DIRECTIONS → The answer must be an exact copy of the lines from the one holding "383000 | Interfund" through the final line of the entries, and nothing else.

*** Opening EXTRACTED MATERIAL ***

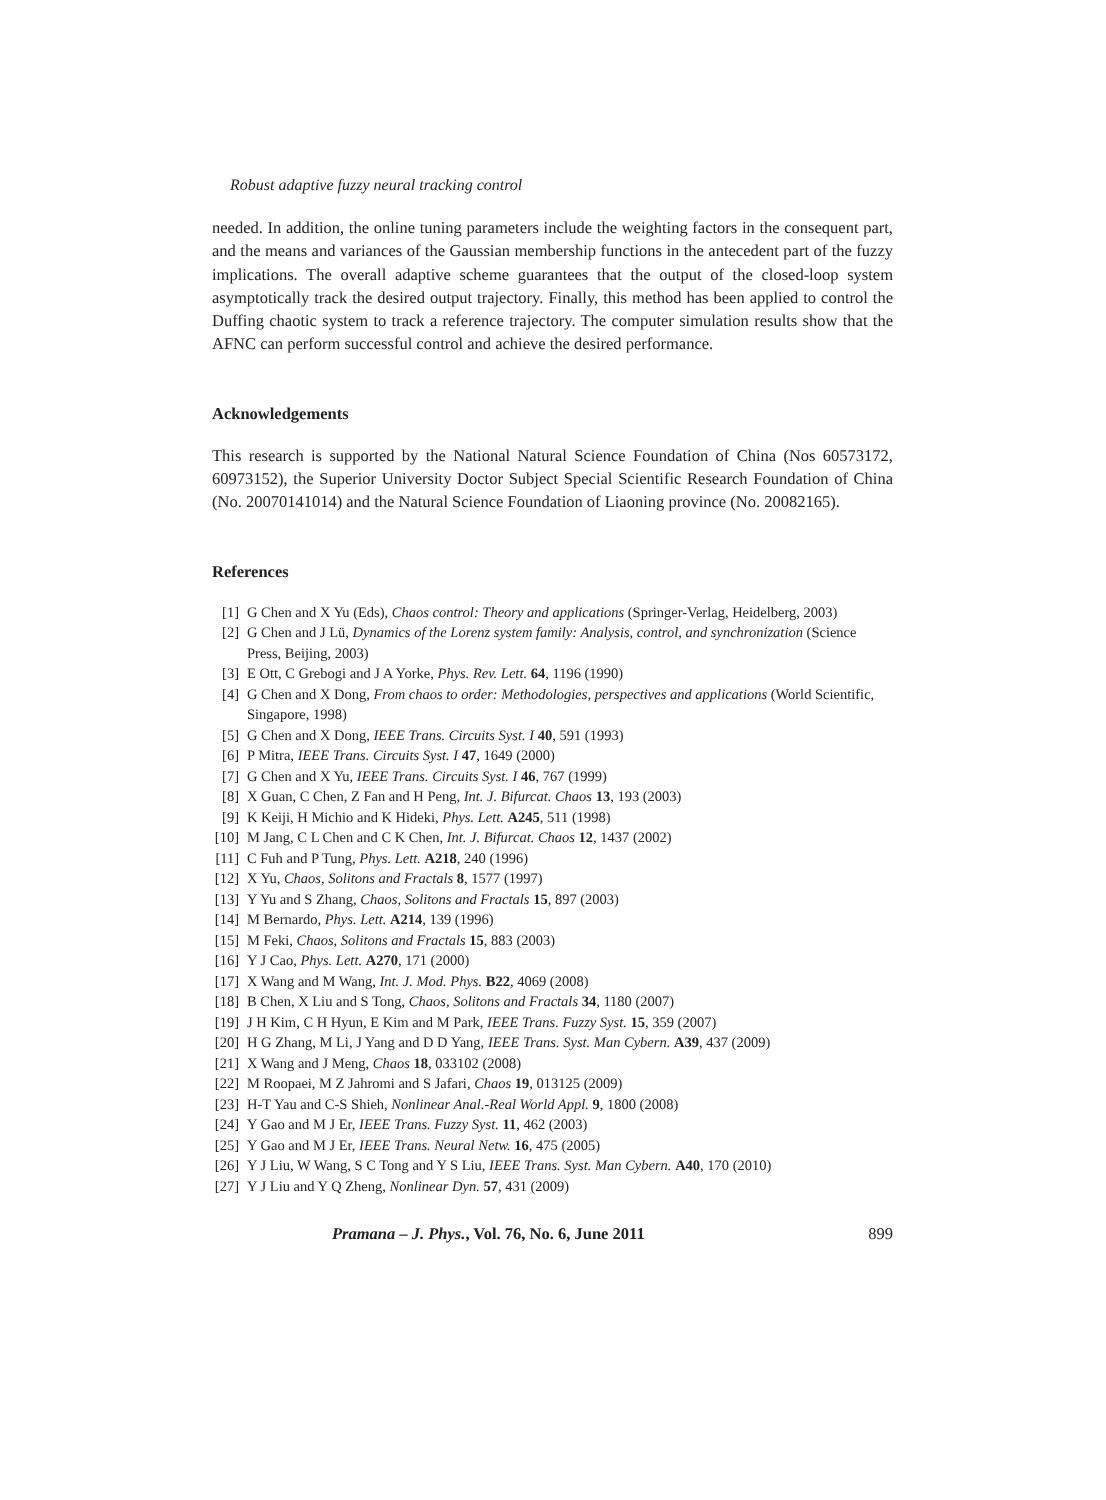Robust adaptive fuzzy neural tracking control
needed. In addition, the online tuning parameters include the weighting factors in the consequent part, and the means and variances of the Gaussian membership functions in the antecedent part of the fuzzy implications. The overall adaptive scheme guarantees that the output of the closed-loop system asymptotically track the desired output trajectory. Finally, this method has been applied to control the Duffing chaotic system to track a reference trajectory. The computer simulation results show that the AFNC can perform successful control and achieve the desired performance.
Acknowledgements
This research is supported by the National Natural Science Foundation of China (Nos 60573172, 60973152), the Superior University Doctor Subject Special Scientific Research Foundation of China (No. 20070141014) and the Natural Science Foundation of Liaoning province (No. 20082165).
References
[1] G Chen and X Yu (Eds), Chaos control: Theory and applications (Springer-Verlag, Heidelberg, 2003)
[2] G Chen and J Lü, Dynamics of the Lorenz system family: Analysis, control, and synchronization (Science Press, Beijing, 2003)
[3] E Ott, C Grebogi and J A Yorke, Phys. Rev. Lett. 64, 1196 (1990)
[4] G Chen and X Dong, From chaos to order: Methodologies, perspectives and applications (World Scientific, Singapore, 1998)
[5] G Chen and X Dong, IEEE Trans. Circuits Syst. I 40, 591 (1993)
[6] P Mitra, IEEE Trans. Circuits Syst. I 47, 1649 (2000)
[7] G Chen and X Yu, IEEE Trans. Circuits Syst. I 46, 767 (1999)
[8] X Guan, C Chen, Z Fan and H Peng, Int. J. Bifurcat. Chaos 13, 193 (2003)
[9] K Keiji, H Michio and K Hideki, Phys. Lett. A245, 511 (1998)
[10] M Jang, C L Chen and C K Chen, Int. J. Bifurcat. Chaos 12, 1437 (2002)
[11] C Fuh and P Tung, Phys. Lett. A218, 240 (1996)
[12] X Yu, Chaos, Solitons and Fractals 8, 1577 (1997)
[13] Y Yu and S Zhang, Chaos, Solitons and Fractals 15, 897 (2003)
[14] M Bernardo, Phys. Lett. A214, 139 (1996)
[15] M Feki, Chaos, Solitons and Fractals 15, 883 (2003)
[16] Y J Cao, Phys. Lett. A270, 171 (2000)
[17] X Wang and M Wang, Int. J. Mod. Phys. B22, 4069 (2008)
[18] B Chen, X Liu and S Tong, Chaos, Solitons and Fractals 34, 1180 (2007)
[19] J H Kim, C H Hyun, E Kim and M Park, IEEE Trans. Fuzzy Syst. 15, 359 (2007)
[20] H G Zhang, M Li, J Yang and D D Yang, IEEE Trans. Syst. Man Cybern. A39, 437 (2009)
[21] X Wang and J Meng, Chaos 18, 033102 (2008)
[22] M Roopaei, M Z Jahromi and S Jafari, Chaos 19, 013125 (2009)
[23] H-T Yau and C-S Shieh, Nonlinear Anal.-Real World Appl. 9, 1800 (2008)
[24] Y Gao and M J Er, IEEE Trans. Fuzzy Syst. 11, 462 (2003)
[25] Y Gao and M J Er, IEEE Trans. Neural Netw. 16, 475 (2005)
[26] Y J Liu, W Wang, S C Tong and Y S Liu, IEEE Trans. Syst. Man Cybern. A40, 170 (2010)
[27] Y J Liu and Y Q Zheng, Nonlinear Dyn. 57, 431 (2009)
Pramana – J. Phys., Vol. 76, No. 6, June 2011 899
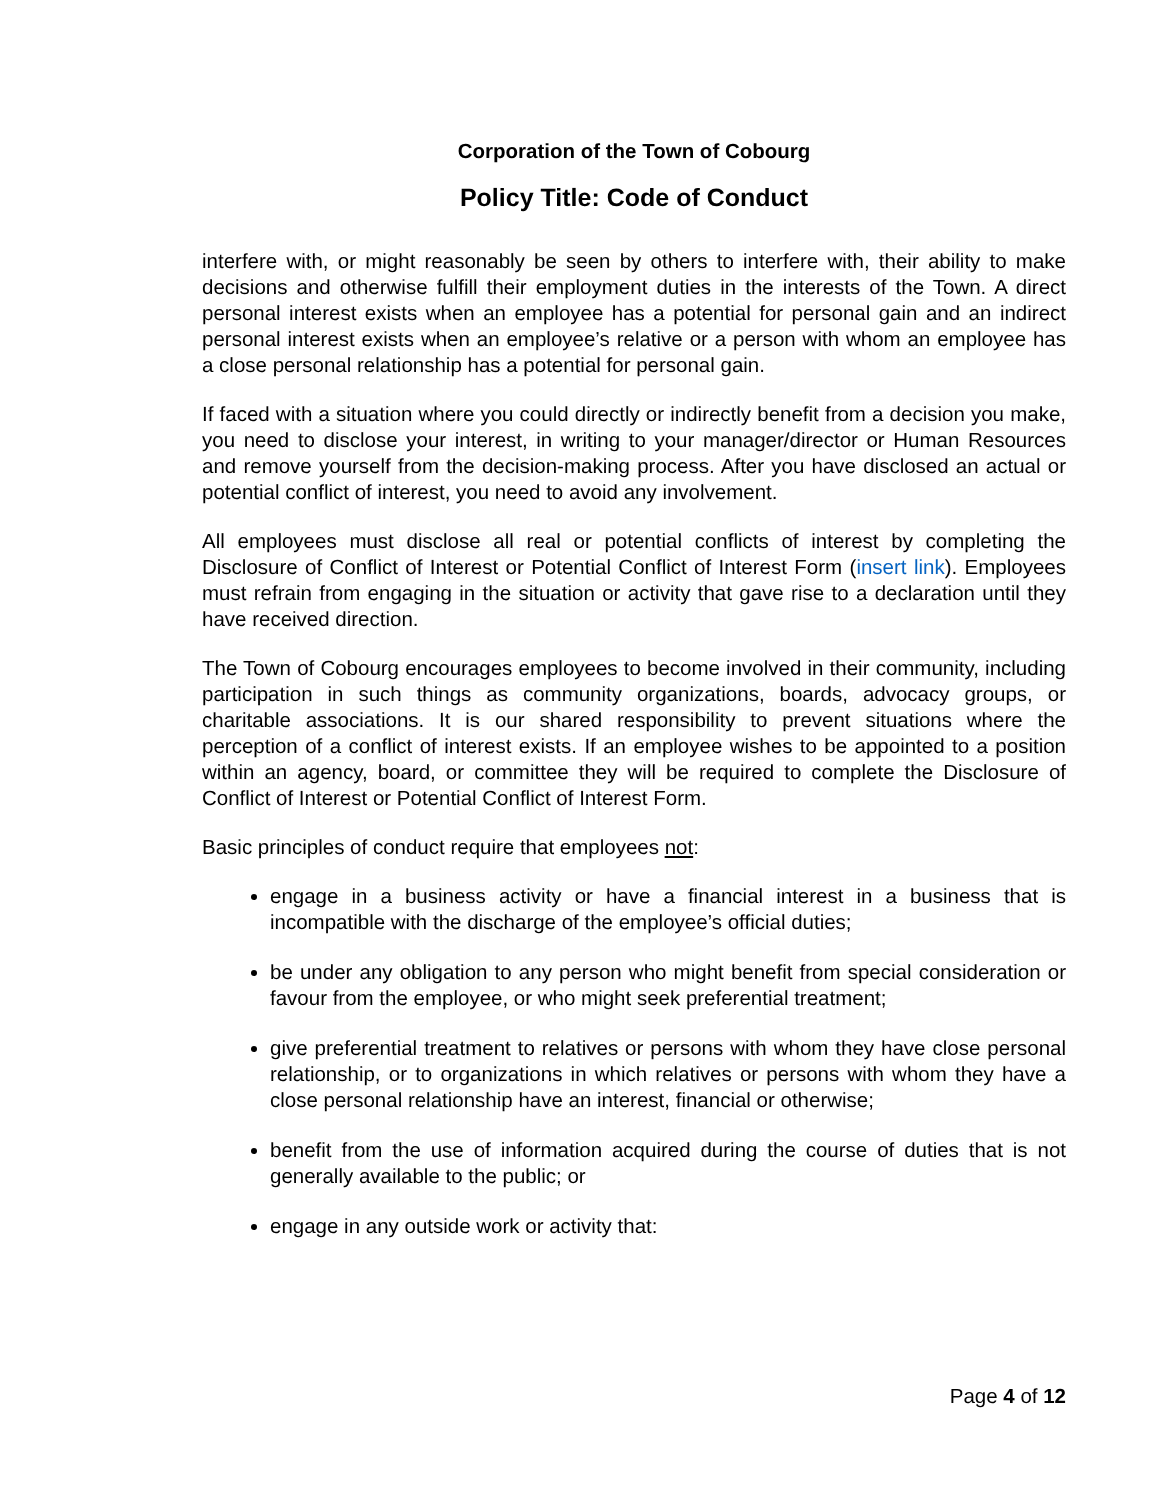Corporation of the Town of Cobourg
Policy Title: Code of Conduct
interfere with, or might reasonably be seen by others to interfere with, their ability to make decisions and otherwise fulfill their employment duties in the interests of the Town. A direct personal interest exists when an employee has a potential for personal gain and an indirect personal interest exists when an employee’s relative or a person with whom an employee has a close personal relationship has a potential for personal gain.
If faced with a situation where you could directly or indirectly benefit from a decision you make, you need to disclose your interest, in writing to your manager/director or Human Resources and remove yourself from the decision-making process. After you have disclosed an actual or potential conflict of interest, you need to avoid any involvement.
All employees must disclose all real or potential conflicts of interest by completing the Disclosure of Conflict of Interest or Potential Conflict of Interest Form (insert link). Employees must refrain from engaging in the situation or activity that gave rise to a declaration until they have received direction.
The Town of Cobourg encourages employees to become involved in their community, including participation in such things as community organizations, boards, advocacy groups, or charitable associations. It is our shared responsibility to prevent situations where the perception of a conflict of interest exists. If an employee wishes to be appointed to a position within an agency, board, or committee they will be required to complete the Disclosure of Conflict of Interest or Potential Conflict of Interest Form.
Basic principles of conduct require that employees not:
engage in a business activity or have a financial interest in a business that is incompatible with the discharge of the employee’s official duties;
be under any obligation to any person who might benefit from special consideration or favour from the employee, or who might seek preferential treatment;
give preferential treatment to relatives or persons with whom they have close personal relationship, or to organizations in which relatives or persons with whom they have a close personal relationship have an interest, financial or otherwise;
benefit from the use of information acquired during the course of duties that is not generally available to the public; or
engage in any outside work or activity that:
Page 4 of 12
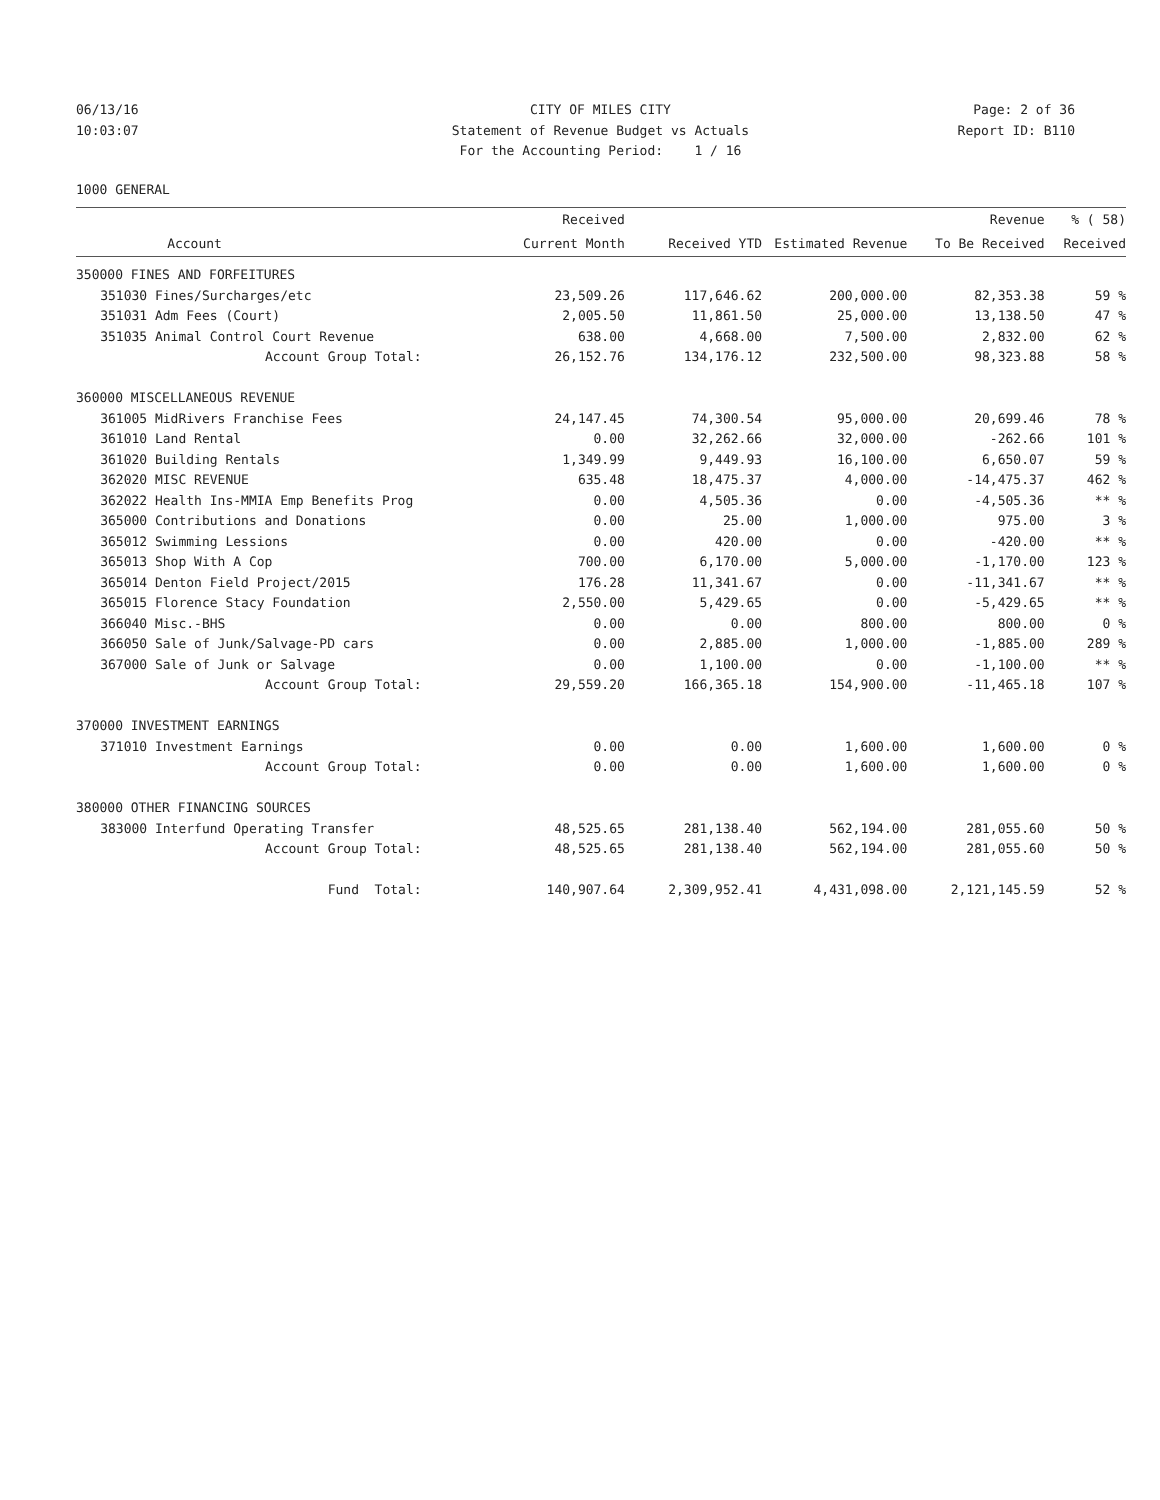06/13/16
CITY OF MILES CITY
Page: 2 of 36
10:03:07
Statement of Revenue Budget vs Actuals
Report ID: B110
For the Accounting Period: 1 / 16
1000 GENERAL
| | | Received | | | Revenue | % ( 58) |
| --- | --- | --- | --- | --- | --- | --- |
| | Account | Current Month | Received YTD | Estimated Revenue | To Be Received | Received |
| 350000 FINES AND FORFEITURES | | | | | | |
| 351030 | Fines/Surcharges/etc | 23,509.26 | 117,646.62 | 200,000.00 | 82,353.38 | 59 % |
| 351031 | Adm Fees (Court) | 2,005.50 | 11,861.50 | 25,000.00 | 13,138.50 | 47 % |
| 351035 | Animal Control Court Revenue | 638.00 | 4,668.00 | 7,500.00 | 2,832.00 | 62 % |
| | Account Group Total: | 26,152.76 | 134,176.12 | 232,500.00 | 98,323.88 | 58 % |
| 360000 MISCELLANEOUS REVENUE | | | | | | |
| 361005 | MidRivers Franchise Fees | 24,147.45 | 74,300.54 | 95,000.00 | 20,699.46 | 78 % |
| 361010 | Land Rental | 0.00 | 32,262.66 | 32,000.00 | -262.66 | 101 % |
| 361020 | Building Rentals | 1,349.99 | 9,449.93 | 16,100.00 | 6,650.07 | 59 % |
| 362020 | MISC REVENUE | 635.48 | 18,475.37 | 4,000.00 | -14,475.37 | 462 % |
| 362022 | Health Ins-MMIA Emp Benefits Prog | 0.00 | 4,505.36 | 0.00 | -4,505.36 | ** % |
| 365000 | Contributions and Donations | 0.00 | 25.00 | 1,000.00 | 975.00 | 3 % |
| 365012 | Swimming Lessions | 0.00 | 420.00 | 0.00 | -420.00 | ** % |
| 365013 | Shop With A Cop | 700.00 | 6,170.00 | 5,000.00 | -1,170.00 | 123 % |
| 365014 | Denton Field Project/2015 | 176.28 | 11,341.67 | 0.00 | -11,341.67 | ** % |
| 365015 | Florence Stacy Foundation | 2,550.00 | 5,429.65 | 0.00 | -5,429.65 | ** % |
| 366040 | Misc.-BHS | 0.00 | 0.00 | 800.00 | 800.00 | 0 % |
| 366050 | Sale of Junk/Salvage-PD cars | 0.00 | 2,885.00 | 1,000.00 | -1,885.00 | 289 % |
| 367000 | Sale of Junk or Salvage | 0.00 | 1,100.00 | 0.00 | -1,100.00 | ** % |
| | Account Group Total: | 29,559.20 | 166,365.18 | 154,900.00 | -11,465.18 | 107 % |
| 370000 INVESTMENT EARNINGS | | | | | | |
| 371010 | Investment Earnings | 0.00 | 0.00 | 1,600.00 | 1,600.00 | 0 % |
| | Account Group Total: | 0.00 | 0.00 | 1,600.00 | 1,600.00 | 0 % |
| 380000 OTHER FINANCING SOURCES | | | | | | |
| 383000 | Interfund Operating Transfer | 48,525.65 | 281,138.40 | 562,194.00 | 281,055.60 | 50 % |
| | Account Group Total: | 48,525.65 | 281,138.40 | 562,194.00 | 281,055.60 | 50 % |
| | Fund Total: | 140,907.64 | 2,309,952.41 | 4,431,098.00 | 2,121,145.59 | 52 % |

*** Closing EXTRACTED MATERIAL ***

REPLY →
| 383000 | Interfund Operating Transfer | 48,525.65 | 281,138.40 | 562,194.00 | 281,055.60 | 50 % |
| | Account Group Total: | 48,525.65 | 281,138.40 | 562,194.00 | 281,055.60 | 50 % |
| | Fund Total: | 140,907.64 | 2,309,952.41 | 4,431,098.00 | 2,121,145.59 | 52 % |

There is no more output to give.